By Ritu Kumar, Director, Environmental and Social Responsibility, CDC Group and Arpita Raksit, Executive, Environmental and Social Responsibility, CDC Group
Sustainable Development Goal 6 recognises the importance of access to clean and safe water. It’s an issue that’s particularly important in India, where long and short term factors have led to an increase in demand while supplies have been strained. Since the 1930s, water use in India has increased at a greater rate than its population; this, coupled with climatic changes, over extraction of ground water and frequent weak monsoons, has caused a crisis.
Businesses in India, especially those using large volumes of water, therefore have a heightened responsibility to use it in the most efficient way – to ensure there is enough to meet the needs of a rising population, to respond to the conditions imposed by dry seasons and, ultimately, to support the Sustainable Development Goals. Introducing effective water management measures not only mean businesses can have a more positive impact on the environment, they can also provide significant savings.
We’ve been working with Narayana Health – an affordable healthcare provider with hospitals across India – to improve its environmental management, with a focus on water efficiency. Healthcare organisations are typically some of the larger water users, so it’s imperative that they actively seek ways to manage it properly, particularly in water stressed regions.
To understand what the main causes of water consumption were, we started by carrying out water audits and an assessment of a sewage treatment plant at one of its hospitals in West Bengal. This initial work brought immediate results. By preventing water leakages, the hospital estimated it could save more than 10 million litres of water a year, a saving of INR 600,000 (approximately $9,000).
The success of the early work meant Narayana had a mandate to go further and carry out similar assessments at 16 more Narayana hospitals and health centres. They found that a collection of small, simple steps could result in a big difference. Several uncomplicated water efficiency measures were considered and introduced in response. These included installing water saving fixtures like aerators, introducing more efficient taps and flush systems, and increasing the use of harvested rainwater.
More than a year into the programme and we are seeing significant results across the provider’s facilities. For example, based on average monthly water savings, Narayana’s flagship Health City hospital in Bangalore has already saved INR 75.0 lakhs (around $116,000) in 2016; while its Whitefield hospital will likely save INR 4.7 lakhs (around $7,000).
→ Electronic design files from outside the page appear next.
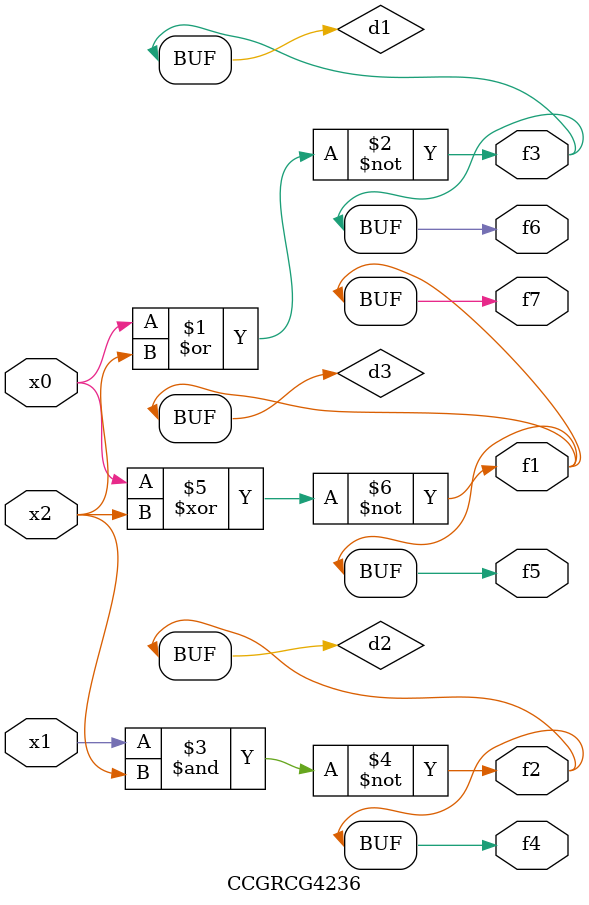
<source format=v>
module CCGRCG4236(
	input x0, x1, x2,
	output f1, f2, f3, f4, f5, f6, f7
);

	wire d1, d2, d3;

	nor (d1, x0, x2);
	nand (d2, x1, x2);
	xnor (d3, x0, x2);
	assign f1 = d3;
	assign f2 = d2;
	assign f3 = d1;
	assign f4 = d2;
	assign f5 = d3;
	assign f6 = d1;
	assign f7 = d3;
endmodule

</source>
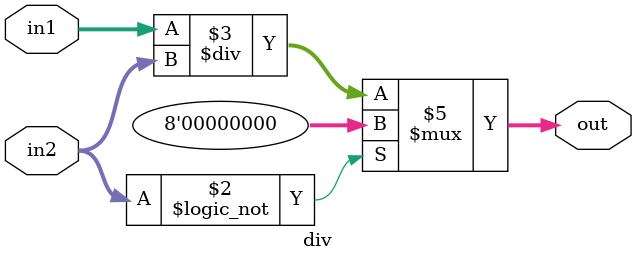
<source format=v>
module div (in1,in2,out);
    input[3:0] in1;
    input [3:0] in2;
    output reg[7:0] out;
    always @* begin
        if(in2==0)out=0;
        else out=in1/in2;
    end
    
endmodule
</source>
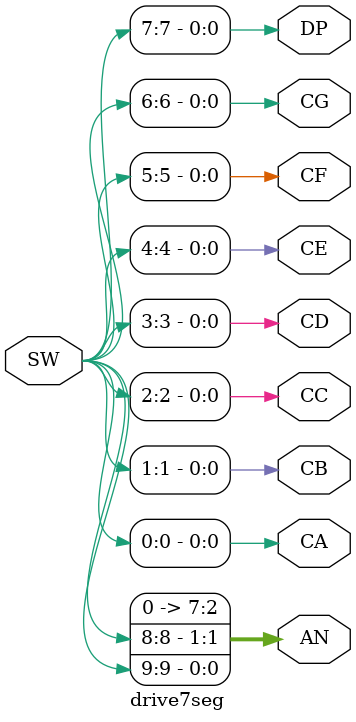
<source format=v>
`timescale 1ns / 1ps

module drive7seg(
    input [9:0] SW,
    output [7:0] AN,
    output CA,
    output CB,
    output CC,
    output CD,
    output CE,
    output CF,
    output CG,
    output DP
    );
    
    assign CA=SW[0];
    assign CB=SW[1];
    assign CC=SW[2];
    assign CD=SW[3];
    assign CE=SW[4];
    assign CF=SW[5];
    assign CG=SW[6];
    assign DP=SW[7];
    
    assign AN[7:2]=6'b0;
    assign AN[1]=SW[8];
    assign AN[0]=SW[9];

endmodule

</source>
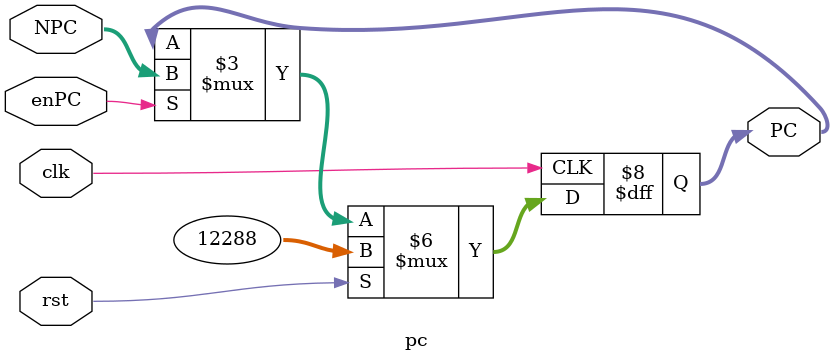
<source format=v>
`timescale 1ns / 1ps
module pc(
           input clk,
           input rst,
           input enPC,
           input [31:0] NPC,
           output reg [31:0] PC
       );

initial begin
    PC = 32'h00003000;
end

always @(posedge clk ) begin
    if (rst) begin
        PC <= 32'h00003000;
    end
    else begin
        if(enPC)
            PC <= NPC;
    end
end

endmodule // pc

</source>
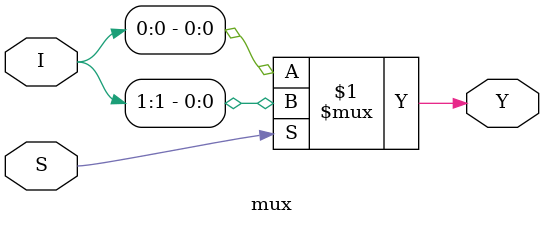
<source format=v>
module mux(I,S,Y);
    input [1:0]I;
    input S;
    output  Y;
    assign Y = S ? I[1] : I[0];
    
endmodule
</source>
On a company-wide level, monthly water consumption across all Narayana’s facilities has reduced by more than 30 per cent, a cost saving of INR 100 lakhs (around $156,000).
Narayana is now targeting further reductions in water use over the next 12 months. The company is aiming to reduce its water consumption by 40 per cent by March 2018.
This work shows that it doesn’t always need to take a lot; a programme of small measures really can go a long way towards supporting the Sustainable Development Goals. As we have seen with Narayana, the SDGs present a huge opportunity for businesses – they mean companies can have a positive impact on the wider environment as well as improving their own performance.